15. Data Cleaning with Pandas

Chapter 15 of 36 · 20 min

Common Cleaning Tasks

AI data pipelines require cleaning: missing values, duplicates, type conversions, outliers.

Missing Values

# Create sample data with missing values
data = pd.DataFrame({
    "text": ["Hello", "World", None, "AI", None],
    "score": [0.8, None, 0.5, 0.9, 0.7],
    "category": ["A", "B", "A", None, "B"]
})

# Check missing
print(data.isna().sum())

# Drop rows with any missing
clean = data.dropna()

# Drop rows missing specific columns
clean = data.dropna(subset=["text"])

# Fill missing values
data["score"].fillna(data["score"].median(), inplace=True)
data["category"].fillna("unknown", inplace=True)

Removing Duplicates

data = pd.DataFrame({
    "text": ["Hello", "Hello", "World", "AI"],
    "id": [1, 1, 2, 3]
})

print(data.duplicated())       # [False, True, False, False]
clean = data.drop_duplicates()

Type Conversion

# Check types
print(data.dtypes)

# Convert
data["score"] = pd.to_numeric(data["score"], errors="coerce")
data["text"] = data["text"].astype(str)

String Cleaning

df = pd.DataFrame({"text": ["  Hello  ", "WORLD!", "ai..."]})

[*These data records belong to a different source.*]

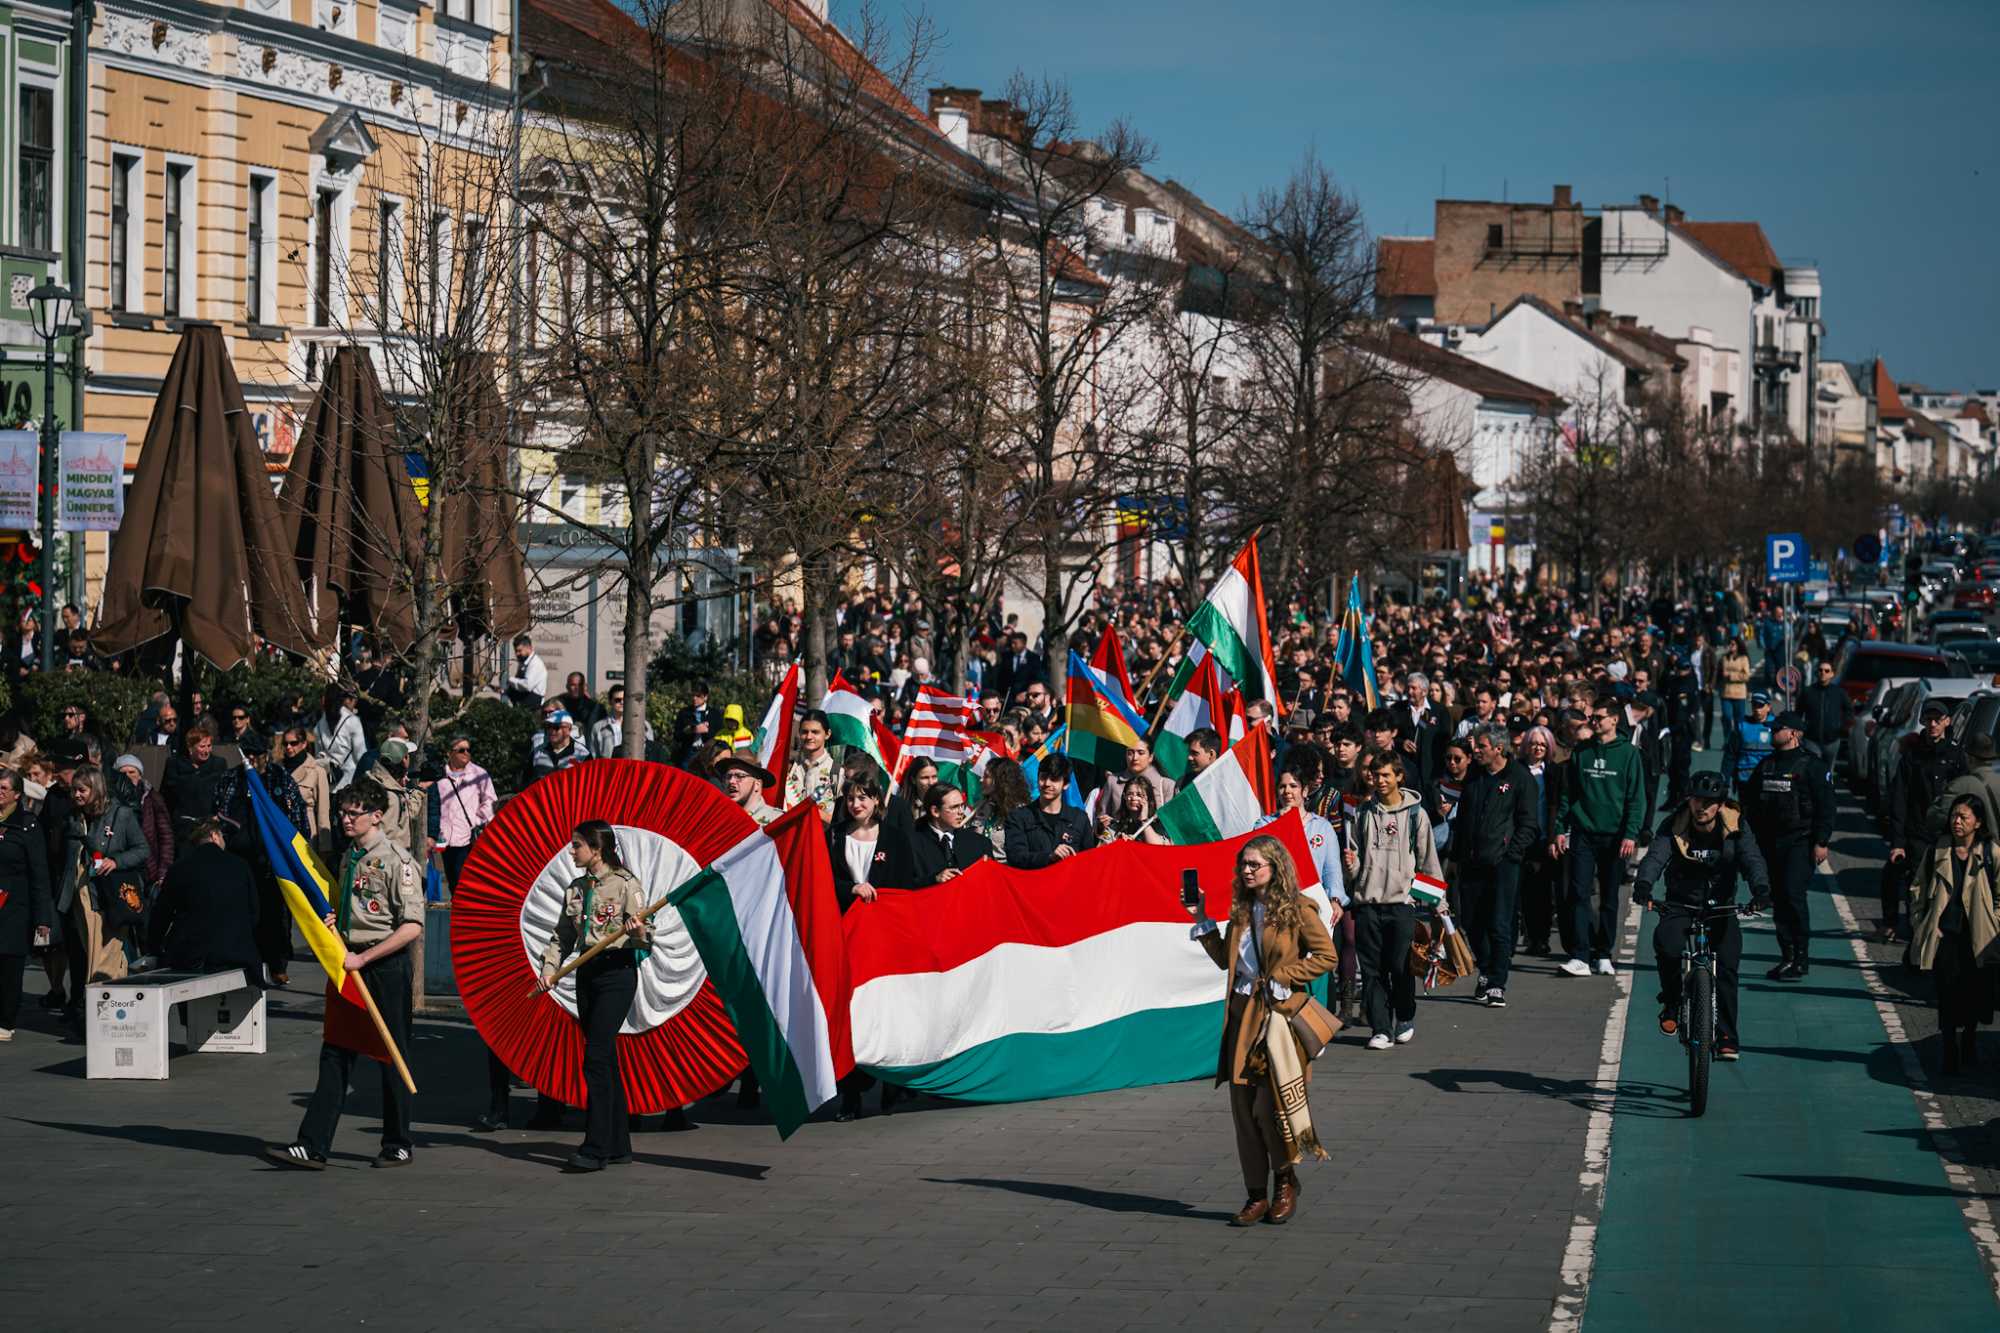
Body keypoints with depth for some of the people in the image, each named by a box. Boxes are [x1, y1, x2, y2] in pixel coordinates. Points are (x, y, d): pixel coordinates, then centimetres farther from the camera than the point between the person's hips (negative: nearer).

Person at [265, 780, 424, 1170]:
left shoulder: (397, 862, -12)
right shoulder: (348, 859, 13)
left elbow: (412, 927, -18)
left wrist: (363, 957, -19)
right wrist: (332, 921, 6)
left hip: (386, 966, -7)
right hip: (351, 964, 7)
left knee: (393, 1056, 4)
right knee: (335, 1055, 3)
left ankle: (398, 1146, 16)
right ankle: (312, 1146, -1)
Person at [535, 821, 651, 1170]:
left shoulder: (625, 884, -7)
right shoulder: (576, 888, 13)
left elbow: (645, 936, -10)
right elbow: (562, 936, 17)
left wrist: (638, 932, -32)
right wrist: (549, 968, 2)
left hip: (617, 973, -7)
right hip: (586, 973, 7)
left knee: (596, 1058, -14)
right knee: (605, 1060, 10)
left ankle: (596, 1148, -16)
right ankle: (618, 1145, 15)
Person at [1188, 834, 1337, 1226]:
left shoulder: (1297, 910, -6)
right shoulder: (1242, 910, 12)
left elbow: (1326, 955, -8)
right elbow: (1225, 959, 18)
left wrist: (1283, 977, -12)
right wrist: (1202, 922, 12)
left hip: (1279, 1015, -6)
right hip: (1243, 1016, 6)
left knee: (1268, 1106, -10)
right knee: (1243, 1109, 4)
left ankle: (1286, 1181, 15)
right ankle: (1256, 1195, 12)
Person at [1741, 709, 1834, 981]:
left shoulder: (1811, 764, -6)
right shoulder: (1766, 764, 13)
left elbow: (1825, 805, -8)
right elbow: (1750, 799, 22)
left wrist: (1821, 842, -14)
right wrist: (1753, 835, 15)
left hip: (1801, 842, -7)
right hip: (1770, 841, 7)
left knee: (1793, 893, -16)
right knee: (1778, 897, 6)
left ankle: (1801, 957, -10)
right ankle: (1787, 957, 13)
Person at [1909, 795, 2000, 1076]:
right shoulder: (1936, 852, 3)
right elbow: (1919, 891, 10)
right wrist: (1920, 925, 3)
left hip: (1977, 936, 0)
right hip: (1944, 934, 0)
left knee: (1975, 991, 8)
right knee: (1948, 992, -5)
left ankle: (1969, 1038, 33)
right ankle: (1950, 1050, 5)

df["text"] = df["text"].str.lower()
df["text"] = df["text"].str.strip()
df["text"] = df["text"].str.replace(r"[^\w\s]", "", regex=True)

print(df["text"])  # ["hello", "world", "ai"]

Chaining Operations

clean_df = (
    df.dropna(subset=["text"])
    .drop_duplicates()
    .assign(
        text=lambda x: x["text"].str.lower().str.strip(),
        length=lambda x: x["text"].str.len()
    )
)

Local verification checkpoint

Run the smallest example from this chapter in a local workspace and record the package version, runtime, data path, and observed output. If the result depends on model size, vector count, CPU/GPU backend, or available memory, note that constraint beside the exercise so the lesson remains reproducible.

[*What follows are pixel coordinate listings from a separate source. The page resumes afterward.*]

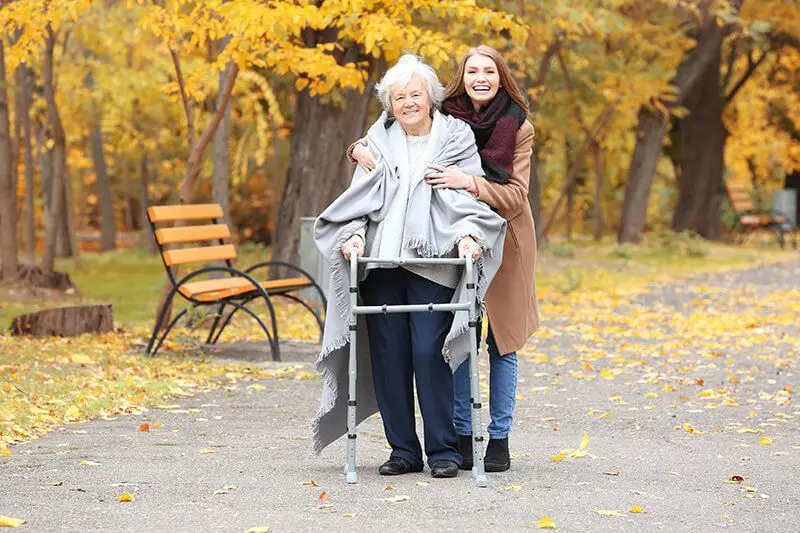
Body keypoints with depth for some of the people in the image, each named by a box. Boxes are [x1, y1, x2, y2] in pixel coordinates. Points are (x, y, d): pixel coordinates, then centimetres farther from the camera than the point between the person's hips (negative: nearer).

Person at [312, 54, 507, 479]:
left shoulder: (456, 138, 8)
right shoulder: (378, 141, 15)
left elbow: (471, 195, 1)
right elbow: (360, 197, 11)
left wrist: (468, 234, -17)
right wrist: (353, 234, -7)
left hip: (433, 265, -3)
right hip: (381, 264, 3)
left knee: (429, 353, -11)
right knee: (388, 356, 1)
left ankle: (443, 449, -2)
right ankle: (403, 450, 10)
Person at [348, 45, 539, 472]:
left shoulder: (518, 128, -8)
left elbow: (515, 197, -15)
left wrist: (470, 182, -30)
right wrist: (361, 148, -17)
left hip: (504, 241, -1)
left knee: (502, 343, 4)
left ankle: (499, 440, 13)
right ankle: (461, 436, 12)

Local verification checkpoint

Run the smallest example from this chapter in a local workspace and record the package version, runtime, data path, and observed output. If the result depends on model size, vector count, CPU/GPU backend, or available memory, note that constraint beside the exercise so the lesson remains reproducible.

EXERCISE

Given a DataFrame with columns ["name", "email", "score", "category"] containing missing values, duplicates, and mixed-case strings, clean it: drop missing emails, remove duplicate names, normalize text columns.